Rob in Victoria said...

I'm rapidly becoming a HUGE DBT fan (Plastic Flowers on the Highway is playing -- loud -- as I type this). If you get a chance to see them live, don't hesitate (though do moderate your Jack Daniels consumption. I speak from experience)

If you're looking to get a sense of that experience, you should pick up their Live at the 40 Watt dvd -- 20+ songs from the first nights of their The Dirty South tour. Worth it for the encores alone. Hell, worth if for People Who Died alone...

They might just be the greatest rock and roll band in the world right now.

Whisky Prajer said...

DV - I guess it's just me, 'cos I do find Mr. Cleaves strangely uplifting. Maybe it's just a Finally someone's singing songs I can relate to reaction.

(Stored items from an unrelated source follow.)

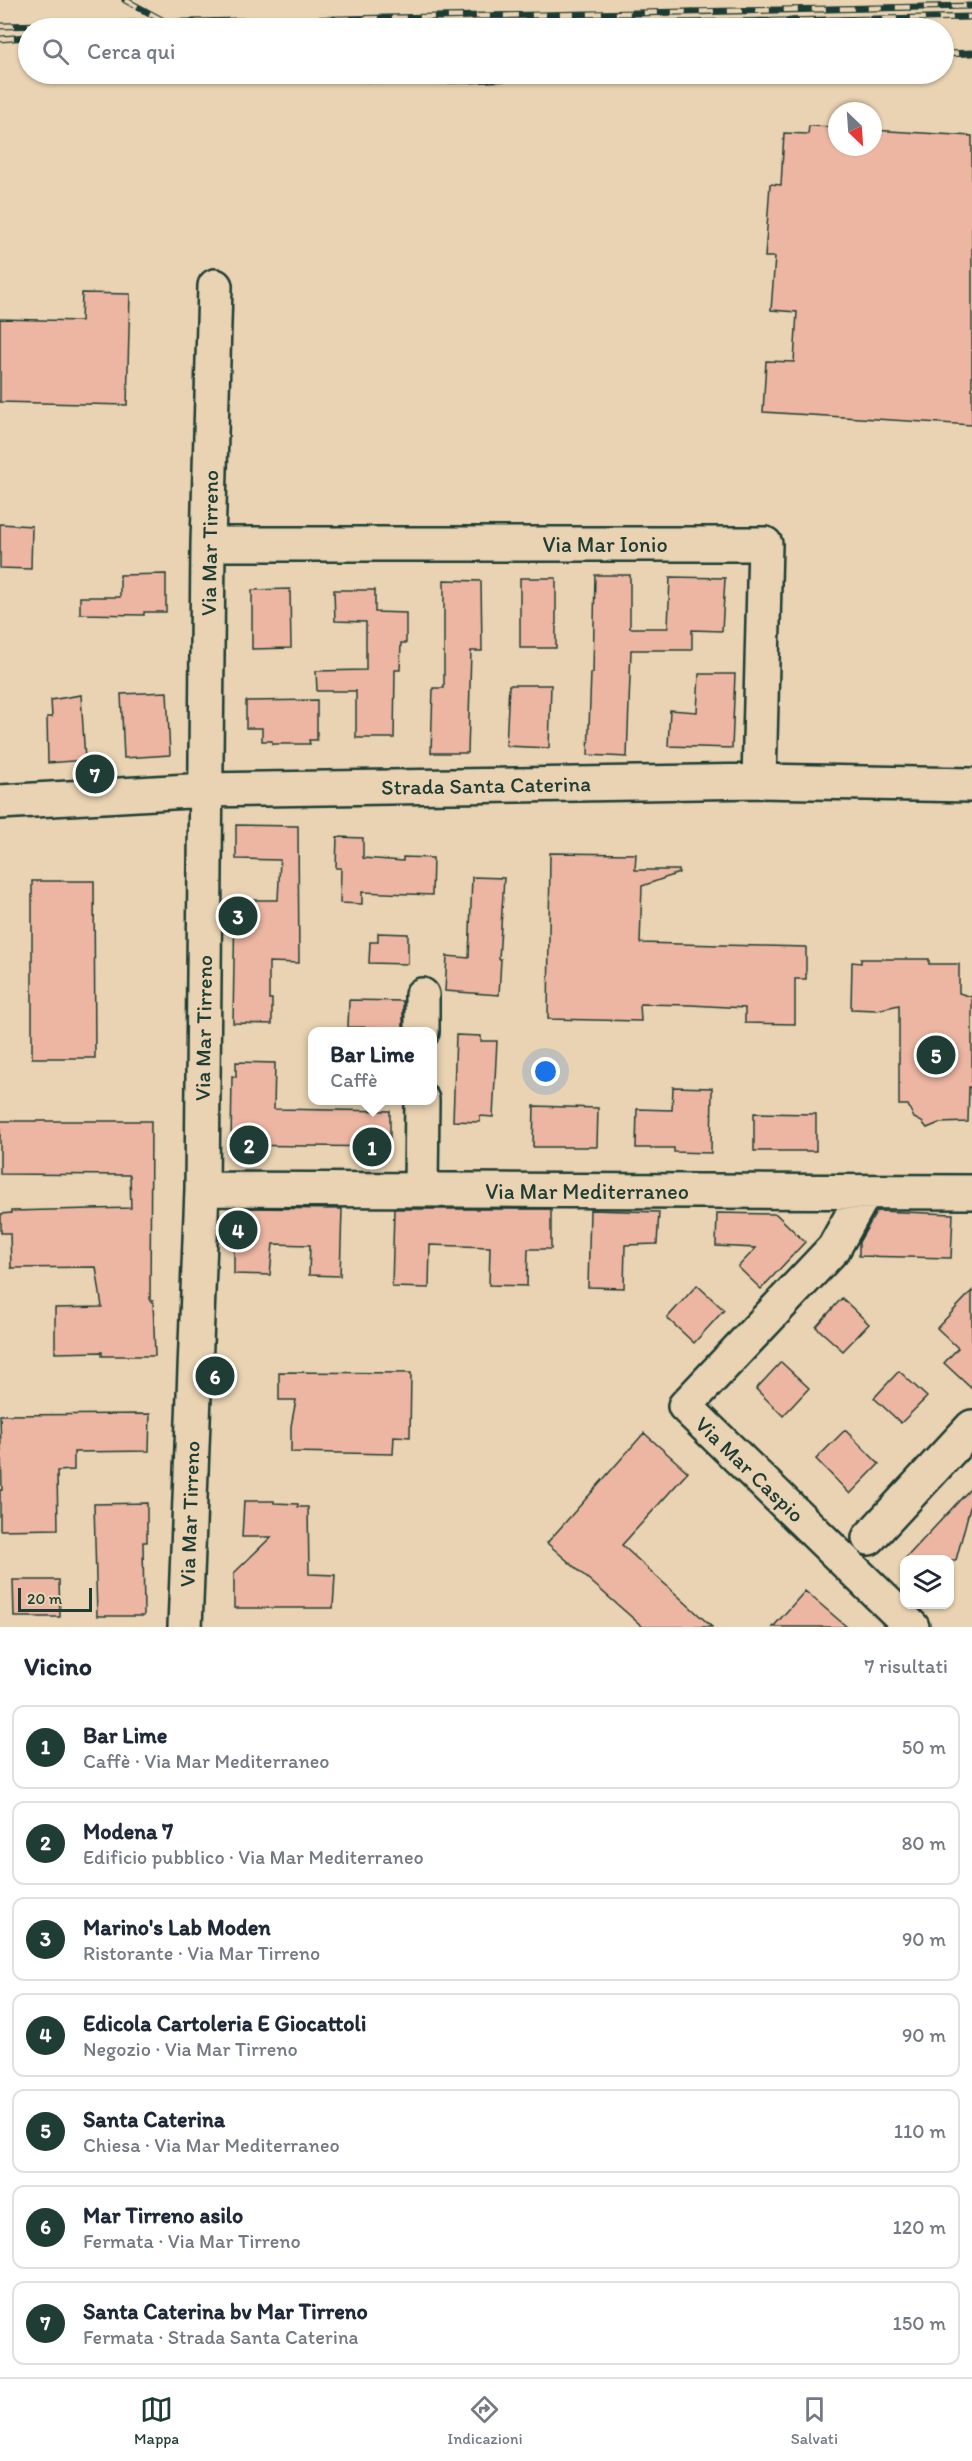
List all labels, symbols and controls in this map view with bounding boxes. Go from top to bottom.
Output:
search box [18,18,954,84]
icon: search [39,35,72,68]
text: Cerca qui [87,38,175,65]
north arrow [828,102,882,156]
street label: Via Mar Tirreno [195,470,224,616]
street label: Via Mar Ionio [542,531,668,558]
pin: 7 [76,752,115,796]
street label: Strada Santa Caterina [381,770,591,801]
pin: 3 [218,894,258,938]
street label: Via Mar Tirreno [189,955,218,1101]
popup [308,1027,437,1105]
pin: 5 [916,1032,956,1078]
text: Bar Lime [330,1041,415,1068]
your location [531,1057,560,1086]
text: Caffè [330,1068,378,1092]
pin: 2 [230,1122,268,1168]
pin: 1 [352,1124,392,1170]
street label: Via Mar Mediterraneo [485,1178,689,1205]
pin: 4 [218,1208,258,1252]
pin: 6 [196,1354,234,1398]
street label: Via Mar Caspio [690,1411,810,1528]
street label: Via Mar Tirreno [173,1440,206,1588]
map controls [900,1555,954,1609]
button: layers [900,1555,954,1609]
scale bar [18,1585,92,1612]
text: 20 m [27,1589,62,1608]
text: Vicino [24,1650,92,1682]
text: 7 risultati [865,1654,948,1678]
text: Bar Lime [83,1722,167,1749]
text: 1 [41,1735,50,1759]
text: 50 m [902,1735,946,1759]
text: Caffè · Via Mar Mediterraneo [83,1749,329,1773]
text: Modena 7 [83,1818,173,1845]
text: 2 [40,1831,51,1855]
text: 80 m [901,1831,946,1855]
text: Edificio pubblico · Via Mar Mediterraneo [83,1845,424,1869]
text: Marino's Lab Moden [83,1914,271,1941]
text: 3 [40,1927,51,1951]
text: 90 m [902,1927,946,1951]
text: Ristorante · Via Mar Tirreno [83,1941,320,1965]
text: Edicola Cartoleria E Giocattoli [83,2010,366,2037]
text: 4 [39,2023,52,2047]
text: 90 m [902,2023,946,2047]
text: Negozio · Via Mar Tirreno [83,2037,298,2061]
text: Santa Caterina [83,2106,225,2133]
text: 5 [40,2119,51,2143]
text: 110 m [894,2119,946,2143]
text: Chiesa · Via Mar Mediterraneo [83,2133,340,2157]
text: Mar Tirreno asilo [83,2202,243,2229]
text: 6 [40,2215,51,2239]
text: 120 m [893,2215,946,2239]
text: Fermata · Via Mar Tirreno [83,2229,301,2253]
text: Santa Caterina bv Mar Tirreno [83,2298,368,2325]
text: 7 [41,2311,50,2335]
text: 150 m [893,2311,946,2335]
text: Fermata · Strada Santa Caterina [83,2325,358,2349]
tab: Mappa [134,2393,179,2448]
tab: Indicazioni [447,2393,523,2448]
tab: Salvati [791,2393,838,2448]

RiV - man, it is all about the performance for those guys. And it is remarkable how their performances seem to induce one toward inebriation. Remarkable also how PWD seems to have become their song.

Rob in Victoria said...

Well, for me it's the whole of the second disc of Southern Rock Opera. Esp Let There Be Rock.

Which is how I ended up covered in whiskey in Seattle last November. When jubiliantly cheering a stunning encore, with all of the Hold Steady and the DBTs (and I'm pretty sure a gorilla) performing the song, it's best to ensure that you're holding an empty glass before wildly whooping with it over your head.